# [Extract provided]
- Format: PS3 (version reviewed), 360, PC
- Unleashed: Out Now
- Publisher: Bethesda
- Developer: Arkane Studios
- Players: 1
- Site: http://www.dishonored.com/
Imagine a game, ladies and gentlemen, where choice is king. You can be an unstoppable mass-murderer, or a clinical assassin known by many and seen by none. A game where there are always a dozen ways to kill, incapacitate, or simply avoid every enemy you come across. A game where you hide in plain sight or sneak through the shadows. A game where every step causes ripples to flow throughout your future, making later missions easier or harder depending on your actions. Imagine it! Unfortunately, you’re not quite imagining Dishonored.
There are problems here, but the popular criticism that the game is too short is not one of them. Yes, if you play on an easy difficulty and determine to kill everybody you come across, you probably can fly through it all in four hours or so. Despite the emphasis on choice, however, it’s easy to argue that maximum difficulty and the stealthy approach is how the developers would prefer you to play – and that could result in four hours taking you no further than the end of the second mission (of nine). You see, your character is basically an assassin with supernatural powers. This is explained by the plot, which runs thus:
Mumblemumble framed for murder, mumblemumble conspiracy, mumblemumble chosen one, mumblemumble betrayal, mumblemumble revenge.
For the first few stages, the whole thing is a breath of fresh air and hugely enjoyable. It’s a game that constantly asks you to think carefully about your next move, especially if you choose to avoid detection. Do you have time to dash between guards while they’re both looking the other way? Do you leave a pile of corpses behind you, or… hey, can you avoid everybody altogether by swimming under there? Have you unlocked the possession ability? If so, you could jump into that rat over there and scuttle through the hole in the wall. Okay, great, you’ve rendered that guard unconscious, now to hide the body behind – oh darn, you’ve gently dropped the body at an angle the game doesn’t like, and now he’s dead.
Should you find yourself in a fight, it will quickly become apparent that combat has been handled very well. Though melee doesn’t work much better than it usually does in first person games, a perfectly timed block will stun an enemy long enough for you to deal an instakill blow. It’s a great feature that grants a sense of achievement when you nail it, and can give you some much-needed breathing space when tackling a group (suicide on Very Hard). The gun is a powerful but slow weapon, and ammo is scarce – meaning you cannot lean on it throughout the game. Similarly, the crossbow is great for killing (or incapacitating) from the shadows, but a lack of ammo means you can’t lazily knock down everybody in your way from start to finish.
There are a handful of sidequests, many of which tie into a subplot about warring underworld factions vying for control of what’s left of the disease-ridden streets. As the game progresses you can pick a side, turn on both, or ignore this completely; but sadly, the issue is never explored in any depth. It’s all still well worth investigating though, as minor characters might provide Runes (the currency used to unlock and upgrade your powers) or even an otherwise unavailable route/resolution for one of the main missions.

Collected data:
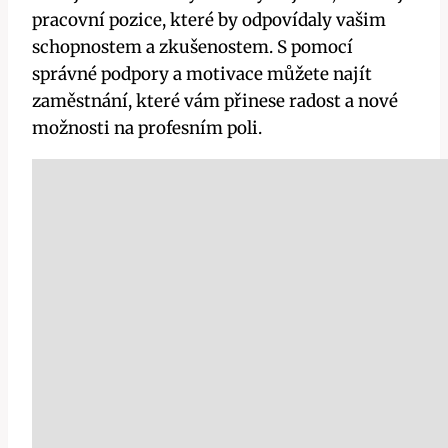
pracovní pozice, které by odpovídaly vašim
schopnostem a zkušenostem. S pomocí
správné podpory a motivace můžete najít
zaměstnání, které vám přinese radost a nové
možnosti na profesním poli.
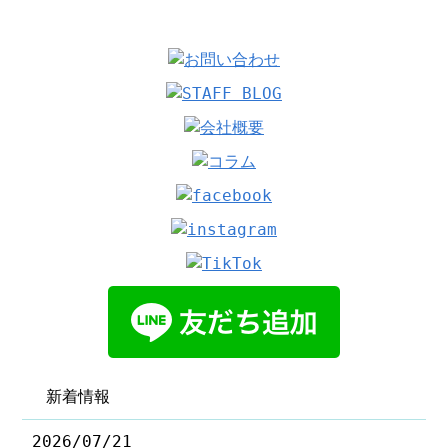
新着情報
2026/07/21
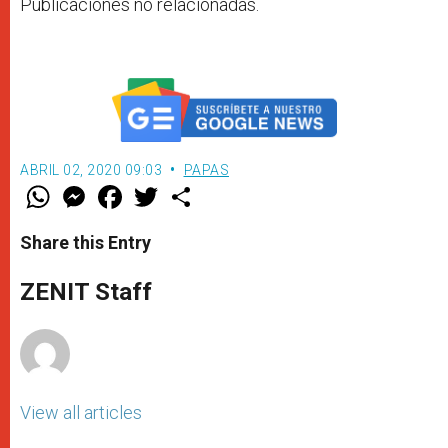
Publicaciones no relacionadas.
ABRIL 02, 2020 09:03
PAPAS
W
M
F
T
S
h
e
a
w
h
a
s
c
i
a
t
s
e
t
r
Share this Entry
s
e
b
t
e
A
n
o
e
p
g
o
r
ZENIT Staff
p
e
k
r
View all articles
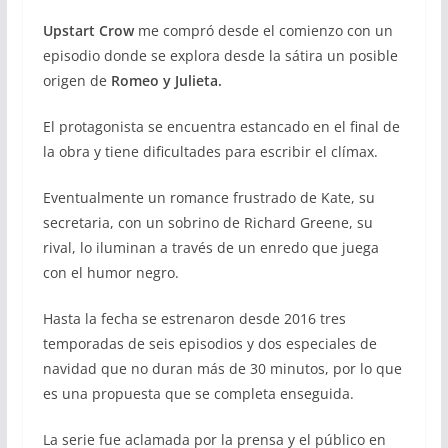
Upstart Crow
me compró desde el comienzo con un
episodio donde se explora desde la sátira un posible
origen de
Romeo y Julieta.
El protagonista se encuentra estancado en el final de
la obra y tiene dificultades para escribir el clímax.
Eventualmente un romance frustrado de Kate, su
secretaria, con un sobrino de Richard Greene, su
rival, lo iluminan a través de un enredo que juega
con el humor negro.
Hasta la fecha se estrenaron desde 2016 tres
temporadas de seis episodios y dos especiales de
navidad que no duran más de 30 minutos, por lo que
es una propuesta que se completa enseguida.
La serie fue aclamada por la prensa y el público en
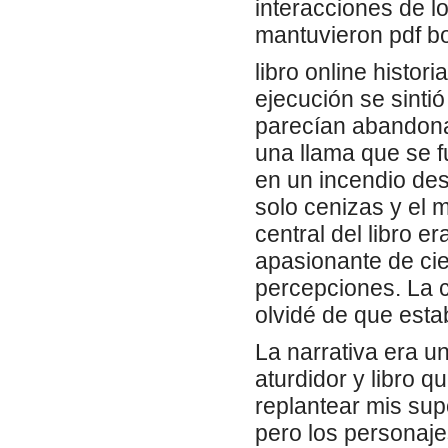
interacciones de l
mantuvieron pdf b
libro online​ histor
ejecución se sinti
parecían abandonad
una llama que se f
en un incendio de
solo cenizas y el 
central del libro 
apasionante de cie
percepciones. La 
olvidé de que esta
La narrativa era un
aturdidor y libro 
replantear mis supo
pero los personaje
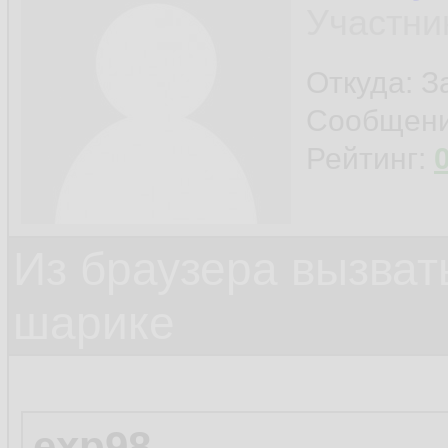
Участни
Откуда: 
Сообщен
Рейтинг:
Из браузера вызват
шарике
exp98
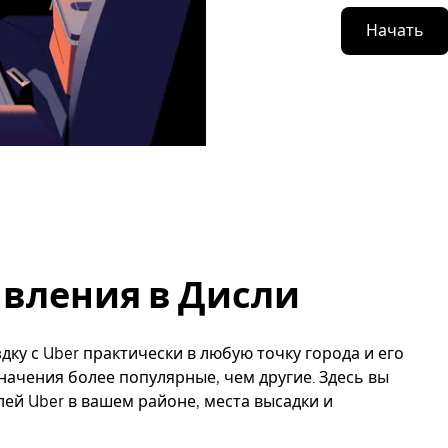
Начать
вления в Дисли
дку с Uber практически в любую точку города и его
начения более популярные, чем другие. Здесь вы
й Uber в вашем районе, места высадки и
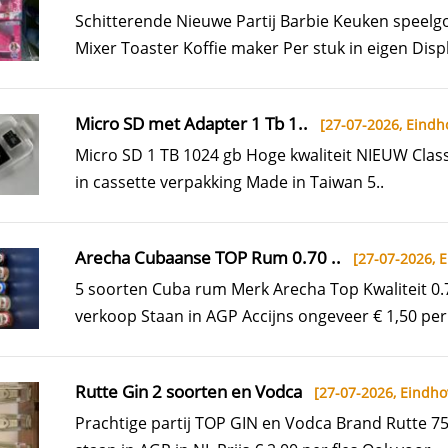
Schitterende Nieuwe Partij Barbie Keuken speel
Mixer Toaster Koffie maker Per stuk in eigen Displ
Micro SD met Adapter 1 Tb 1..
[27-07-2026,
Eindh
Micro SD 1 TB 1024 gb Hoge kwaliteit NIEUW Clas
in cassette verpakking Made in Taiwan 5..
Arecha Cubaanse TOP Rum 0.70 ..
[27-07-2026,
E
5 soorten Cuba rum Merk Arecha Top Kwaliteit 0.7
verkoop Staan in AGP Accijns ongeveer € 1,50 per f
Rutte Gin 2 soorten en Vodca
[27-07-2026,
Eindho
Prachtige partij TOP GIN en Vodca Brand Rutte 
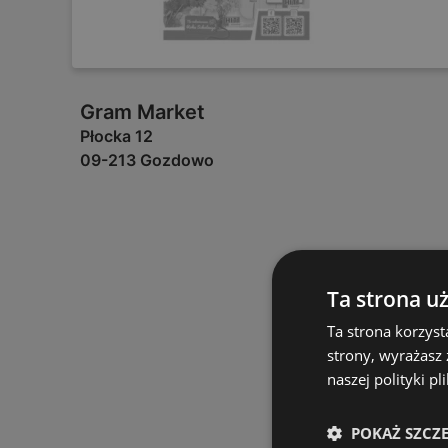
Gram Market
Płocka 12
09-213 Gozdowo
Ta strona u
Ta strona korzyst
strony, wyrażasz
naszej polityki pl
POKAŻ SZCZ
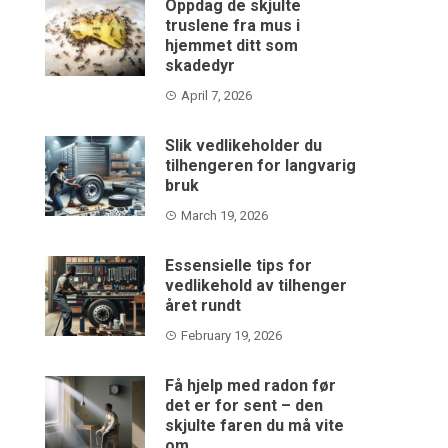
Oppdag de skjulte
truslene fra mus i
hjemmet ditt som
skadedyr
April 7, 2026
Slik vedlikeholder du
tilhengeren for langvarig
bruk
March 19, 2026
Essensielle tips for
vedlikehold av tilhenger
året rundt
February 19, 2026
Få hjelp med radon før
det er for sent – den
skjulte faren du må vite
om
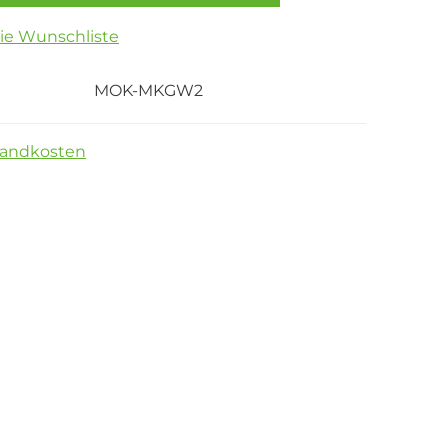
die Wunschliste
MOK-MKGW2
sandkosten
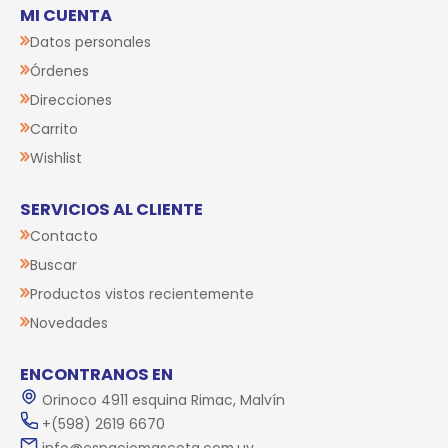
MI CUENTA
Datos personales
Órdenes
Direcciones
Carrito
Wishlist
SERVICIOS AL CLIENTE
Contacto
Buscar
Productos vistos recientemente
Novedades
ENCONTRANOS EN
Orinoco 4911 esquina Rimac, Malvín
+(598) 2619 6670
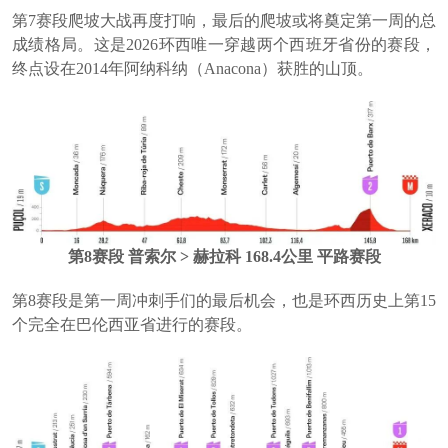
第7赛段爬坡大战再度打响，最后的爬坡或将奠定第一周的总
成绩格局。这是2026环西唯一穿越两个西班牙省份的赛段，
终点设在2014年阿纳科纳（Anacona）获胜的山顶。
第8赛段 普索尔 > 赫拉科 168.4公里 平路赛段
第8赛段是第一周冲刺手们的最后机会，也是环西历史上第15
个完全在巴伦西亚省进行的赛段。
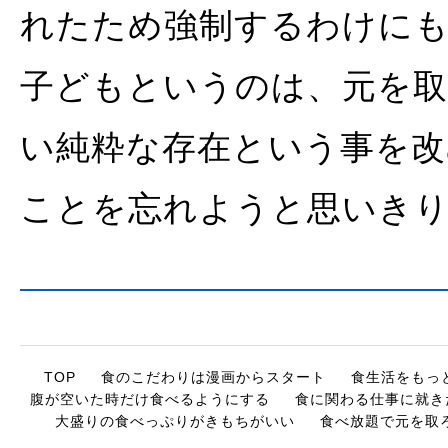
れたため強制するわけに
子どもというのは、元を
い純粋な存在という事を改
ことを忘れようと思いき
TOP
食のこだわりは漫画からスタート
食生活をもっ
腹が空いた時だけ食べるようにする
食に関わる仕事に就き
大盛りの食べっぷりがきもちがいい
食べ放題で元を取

# [Assignment 1]
Reproduce the Dishonored review's passage that starts at "There are a handful" and ends with "the main missions.", replacing "sidequests" with "side missions".
# [Assignment 2]
Extend the Dishonored review with the next part, picking up after its final sentence.

# [Reply 1]
There are a handful of side missions, many of which tie into a subplot about warring underworld factions vying for control of what’s left of the disease-ridden streets. As the game progresses you can pick a side, turn on both, or ignore this completely; but sadly, the issue is never explored in any depth. It’s all still well worth investigating though, as minor characters might provide Runes (the currency used to unlock and upgrade your powers) or even an otherwise unavailable route/resolution for one of the main missions.

# [Reply 2]
Oddly Dishonored is its own most vocal critic, often giving you a glimpse of the game it really should have been. You can poison a target rather than get your hands dirty – once, when the script says you can. You can walk boldly up to a target, concealing your true identity – once, when the script says you can. You can send a message by pointedly leaving a target alive rather than killing them – once, when the script says you can. You get the idea. Add to this the fact that you for some reason can’t teleport through gaps in the scenery (even ones you could squeeze your body through) and everything starts to feel more tightly controlled than before.
This feeling of linearity threatens to become overbearing after the fifth mission. The path open to you is thinned out more and more until, more often than not, you’re essentially deciding how best to get through a long corridor full of enemies. The ‘freeze time’ ability, which almost felt like cheating when we unlocked it earlier in the game, more than once offered itself as the best way to avoid confrontation in lieu of an expansive, imaginative environment.
Through logic that is never amply explained, the more enemies you kill the more ‘Weepers’ (plague victims) inhabit the city. Even if you spare everybody possible however, you’ll come across more Weepers as the game goes on. Disappointingly, these aren’t like other non-military NPCS, that you can talk to. They all go through their sickly walking animations, occasionally throwing up, unless they see you – in which case they instantly run toward you to attack, triggering a QTE if they get too close. Weepers as a whole jar horribly with the rest of Dishonored’s world (despite their being integral to the plot), lazily designed zombies in all but name.
At its best Dishonored is a unique, tense, utterly gripping game where hours fly by like minutes. The problem is that the vast majority of this best is packed into the first half or so and, appropriately enough, Dishonored is at best half the game it could – should – have been. Many will gladly start a second playthrough, to kill more/less than the first time, and to see how much of a difference that makes to the final mission and the ending. Enthusiasm will undoubtedly take a hit once the plot passes a certain point, as they’ll know it signifies the game’s slow but inevitable descent from ‘excellent’ into ‘okay’.